Magistrate Judge of the United States District Court for the District of Kansas
- In office 2003 – February 20, 2019

First Gentleman of Kansas
- In role January 13, 2003 – April 28, 2009
- Governor: Kathleen Sebelius
- Preceded by: Linda Graves
- Succeeded by: Stacy Parkinson

Personal details
- Born: Keith Gary Sebelius November 8, 1949 (age 76) Norton, Kansas, U.S.
- Spouse: Kathleen Sebelius ​ ​(m. 1974)​
- Children: 2
- Parent: Keith Sebelius (father);
- Relatives: John J. Gilligan (father-in-law)
- Alma mater: Kansas State University (BA) Georgetown University (JD)

= K. Gary Sebelius =

American judge

Keith Gary Sebelius (born November 8, 1949) is an American lawyer who was a magistrate judge of the United States District Court for the District of Kansas from 2003 to 2019. He is the husband of former United States Secretary of Health and Human Services Kathleen Sebelius and served as the First Gentleman of Kansas from 2003 to 2009, while his wife was governor.

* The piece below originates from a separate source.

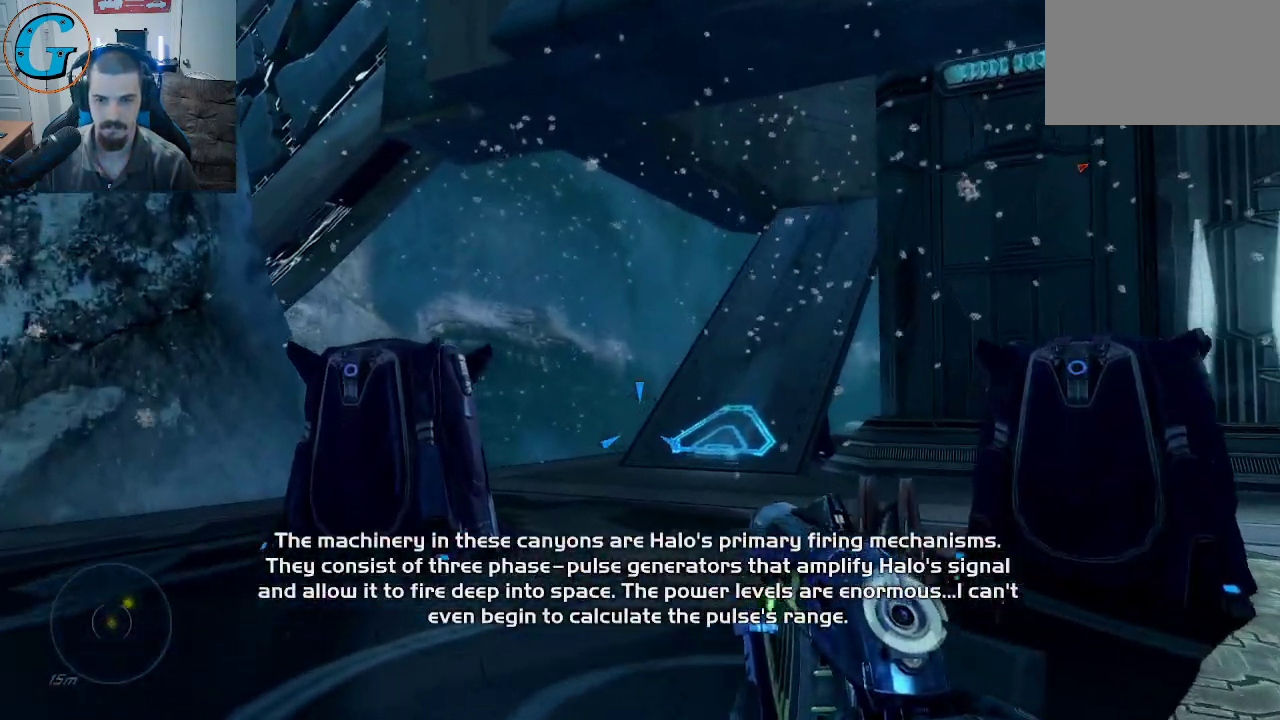
{"keys": ["a", "shift", "w"], "mouse": [], "mouse_move": "right", "events": [[500, "a", "down"]]}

==Early life and education==
Sebelius was born in Norton, Kansas, the son of Elizabeth Adeline (née Roberts) and Keith George Sebelius, a United States congressman from Kansas. Sebelius earned a bachelor's degree magna cum laude from Kansas State University in 1971 and a J.D. degree from Georgetown University Law Center in 1974.

==Professional career==
Before becoming a judge, Sebelius had a long career as a lawyer in Topeka, Kansas. He worked as an associate at the law firm of Eidson, Lewis, Porter & Haynes from 1974 until 1979, and then served as a partner at the firm from 1979 until 1989. From 1989 until 1993, Sebelius was a partner at the firm of Davis, Wright, Unrein, Hummer & McCallister. Sebelius then worked as a partner at the Topeka law firm Wright, Henson, Somers, Sebelius, Clark & Baker from 1993 until 2003. During his time in private practice, Sebelius became best known for defending the Topeka Board of Education in the reopened Brown v. Board of Education case in federal court.

==Failed nomination to district court==
On June 6, 2000, President Bill Clinton nominated Sebelius to be a judge on the United States District Court for the District of Kansas to fill the vacancy created by the decision by Judge George Thomas Van Bebber to take senior status. However, with the United States Senate controlled by Republicans, many of Clinton's judicial nominations languished. In particular, Sebelius' nomination was reported to have been held up by Kansas Sen. Sam Brownback. President George W. Bush later successfully appointed Julie A. Robinson to the seat to which Sebelius had been nominated.

==Work as a U.S. magistrate judge==
On August 16, 2002, the judges on the United States District Court for the District of Kansas appointed Sebelius to an eight-year term as a United States magistrate judge. Sebelius began hearing cases in February 2003 and was formally sworn in on June 11, 2003. He retired from the bench on February 20, 2019.

==Personal life==
Sebelius married his wife, Kathleen Sebelius on New Year's Eve 1974. They have two sons.